====== Task inputs ======
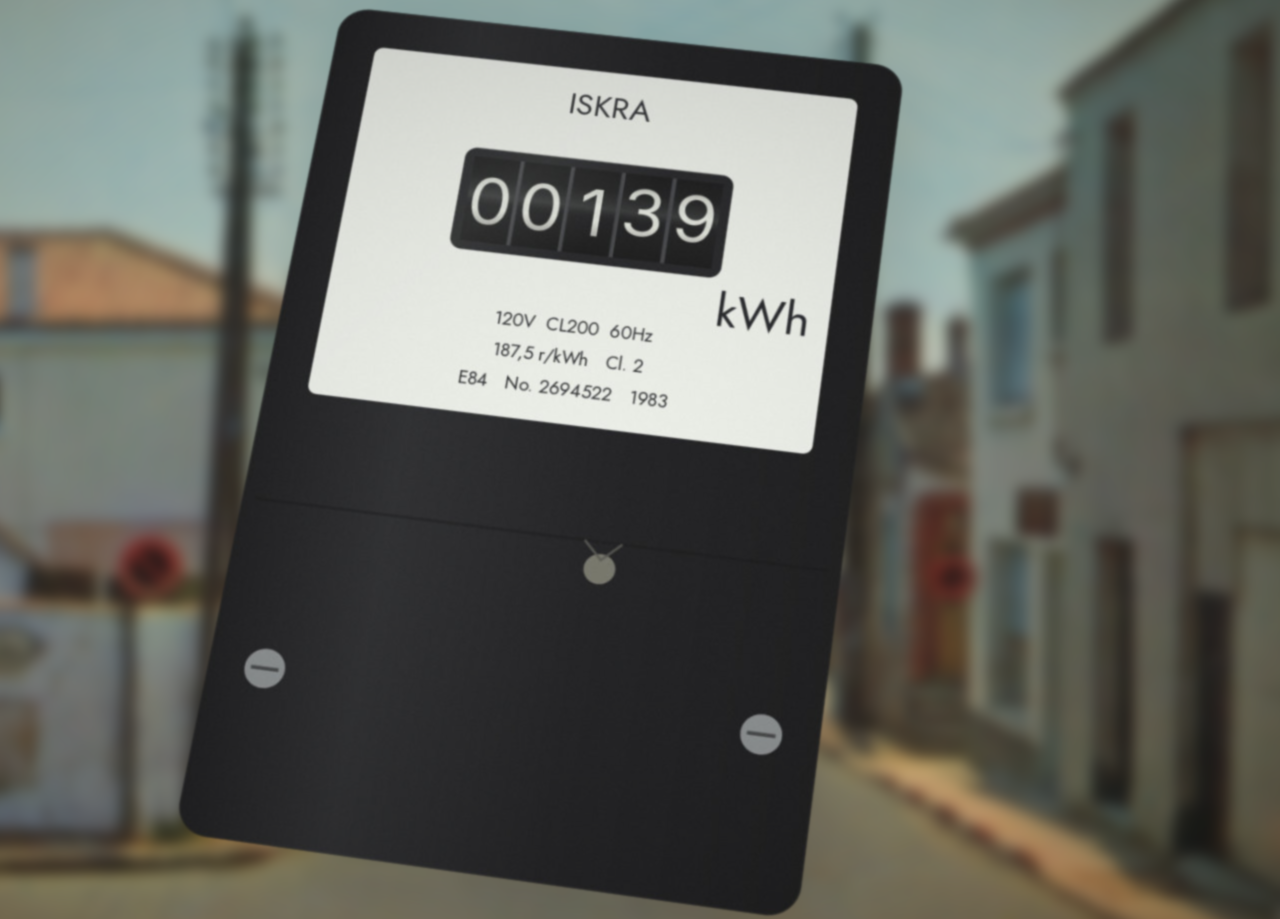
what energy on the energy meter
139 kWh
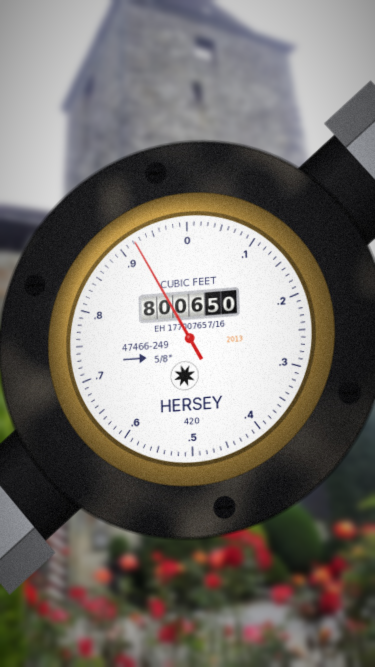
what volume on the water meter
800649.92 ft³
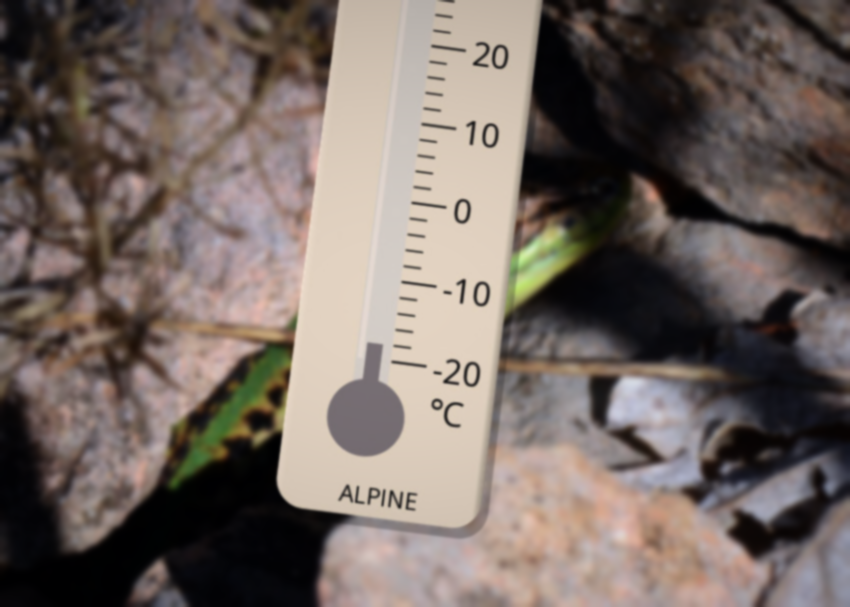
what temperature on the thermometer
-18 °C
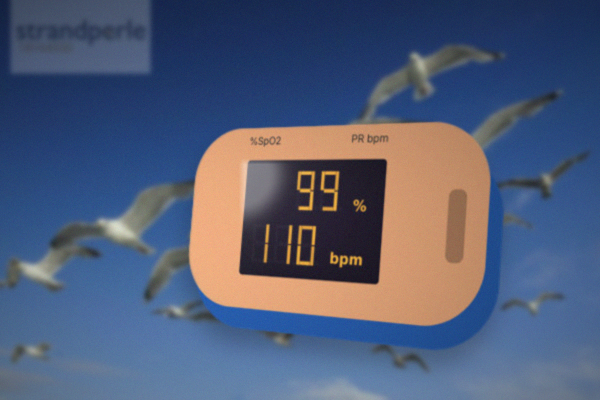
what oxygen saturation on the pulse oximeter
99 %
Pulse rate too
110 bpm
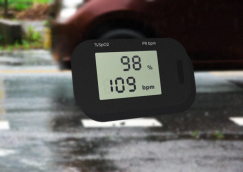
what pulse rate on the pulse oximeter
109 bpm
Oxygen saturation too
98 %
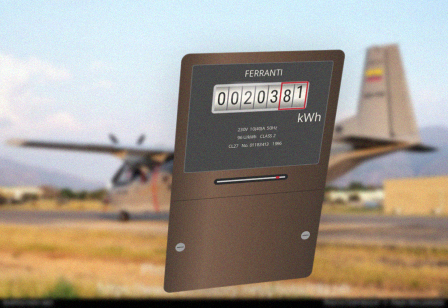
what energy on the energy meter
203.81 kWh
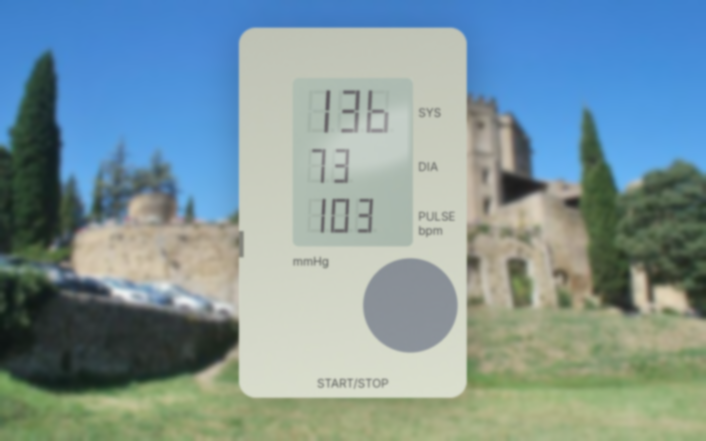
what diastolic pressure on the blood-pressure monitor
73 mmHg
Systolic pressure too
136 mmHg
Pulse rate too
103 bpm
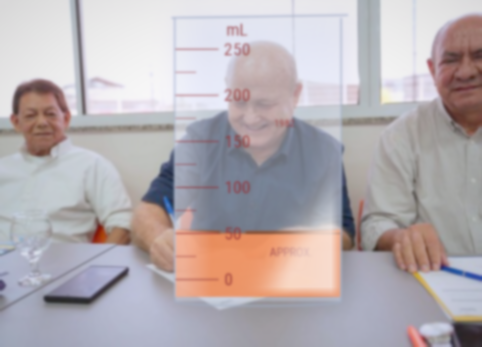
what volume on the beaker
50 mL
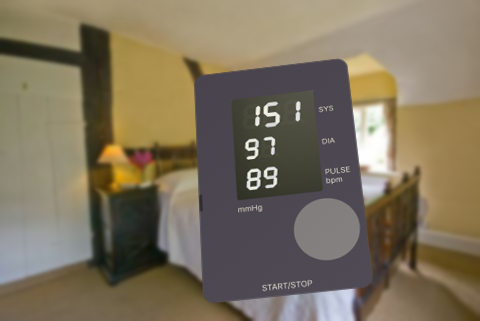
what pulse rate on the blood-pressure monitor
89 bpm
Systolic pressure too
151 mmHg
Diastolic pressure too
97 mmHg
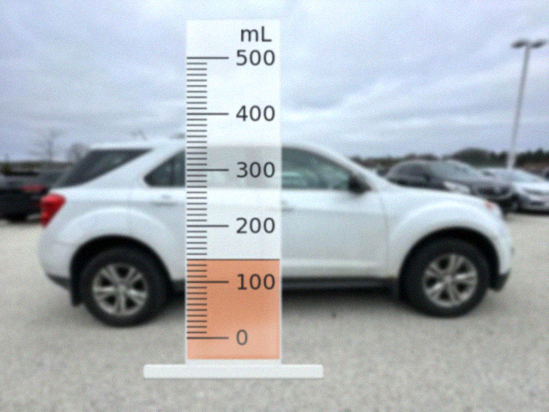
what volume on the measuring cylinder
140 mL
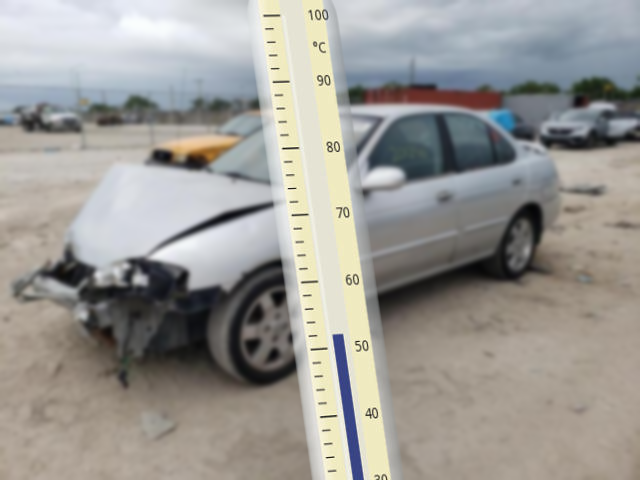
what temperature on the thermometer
======
====== Task inputs ======
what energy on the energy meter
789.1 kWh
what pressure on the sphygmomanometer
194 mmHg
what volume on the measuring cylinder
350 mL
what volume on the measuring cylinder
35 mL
======
Task instructions >> How many lines in the records above contain the word "saturation"? Reply with the number only.

Result >> 2